The number of crops from 75 subjects (90%) is 457 × 75 = 34,275, which is enough to train a CNN model, avoiding overfitting. Figure 3 illustrates the creation of training crops with overlapping windows of size 3 s and a stride of 0.1 s.

The above-described data augmentation is used for the training set. The test length is 6 s, which is further cropped into crops of 3 s for prediction using majority vote, as described in Section 3.3.

4.3. Training Procedure

The model $f\left(x;\theta \right)$ is learned in an end-to-end manner using the Adam optimization technique and cross-entropy loss:

$$\mathcal{L}\left(l, f\left(x;\theta \right)\right)=-{\sum }_{i=1}^2{l}_i\log \left({f\left(x;\theta \right)}_i\right)$$

(7)

The number of epochs was set to 100. The Keras checkpoint function was used to save the weights that give the best validation accuracy to use later for testing. The parameters of the Adam optimizer were set to their default values provided by Keras, which are 0.001 for the learning rate, 0.9 for beta-1, and 0.999 for beta-2. The curves mentioned in Figure 4 indicate that the backbone model does not suffer from overfitting and has good generalization. These curves demonstrate that our model achieves a consistent reduction in loss and stabilization in accuracy, which do not diverge significantly between training and validation. This is a strong indicator that our model is not overfitting.

5. Evaluation Protocol and Results

First, we describe the evaluation procedure and then present the ablation study to determine the best configuration of the backbone model. We used the open-source deep-learning library Keras, developed in Python 3.7, to implement the method. Google CoLab with GPU option was used to run the experiments.

5.1. Evaluation Protocol

5.1.1. Evaluation Method

Ten-fold cross-validation was used to evaluate the proposed method, where the dataset is divided into ten folds. Each time, nine folds (90% of the data) are used for training, and one-fold is used for testing. This process is repeated for each fold. Therefore, all folds are used for training and testing. The training set was further divided to 10% for validation and 90% for training the model.

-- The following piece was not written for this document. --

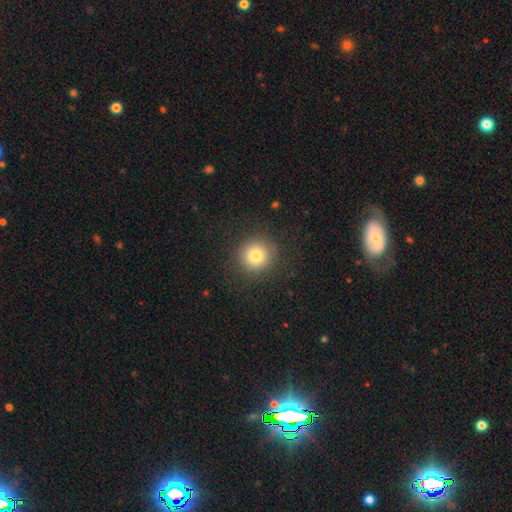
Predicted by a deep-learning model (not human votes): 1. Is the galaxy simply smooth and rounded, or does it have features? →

5.1.2. Performance Metrics

To measure the performance of the proposed method, we used three commonly used metrics: sensitivity, specificity, and accuracy [16,18,19]. Sensitivity is the rate at which people with schizophrenia are correctly diagnosed. Specificity is the rate of healthy controls that are correctly diagnosed. Accuracy is the rate of all subjects that are correctly classified, either healthy or patients, among all examined subjects. The effectiveness of classification methods depends on providing high values of these metrics.

5.2. Ablation Study

We performed several experiments to come up with the best model configuration and to determine the brain regions that play an important role in schizophrenia diagnosis, temporal length of trials, and stride.

5.2.1. Model Selection

Various model architectures were examined to find the best one. The process was done by changing the hyper-parameters of (CNN) model, e.g., number of layers, number of kernels in each layer, activations, optimizers, brain regions, and pattern’s length and overlapping amount. In the following sections, we show the results of our experiments in detail. The hyper-parameters of the layers of a 1D CNN model were determined empirically to select the best model and compare their results for further improvement. Table 1 shows the architectures of the best four models and their results. From Table 1, we notice that Model 1 has the highest results in terms of accuracy, sensitivity, and specificity scores.

All the models were tested using 10-fold cross-validation. To determine whether there is a significant difference between the performance of the different models, we employed the Wilcoxon signed-rank test with the following null and alternate hypotheses:

H0: 

There is no difference between Model 1 and Model 2;

H1: 

Model 1 is better than Model 2 in performance.

The results are shown in

Table 2. Statistically significant test results.

Models	p-Value
Model 1 vs. Model 2	0.0012
Model 1 vs. Model 3	0.0078
Model 1 vs. Model 4	0.0039

. The p-values in the three cases were less than 0.05, which indicates that Model 1 is better than Model 2, Model 3, and Model 4, and the difference is statistically significant at a 5% significance level. Therefore, Model 1 was selected to examine other design choices. The proposed model has pyramidal architecture, i.e., the low-level Conv layers have more kernels than higher-level layers. To validate the effectiveness of this approach, we investigated its counterpart, in which the number of kernels increases from low-level layers to semantic (high-level layers), i.e., the number of kernels increases from 4 to 16 kernels. This model achieved 89.54%, 91.44%, and 87.37% accuracy, sensitivity and specificity, respectively. This indicates that the pyramidal architecture is better.

• Activations

ReLU, Elu, and Selu activation functions were examined to check their effect on the best model.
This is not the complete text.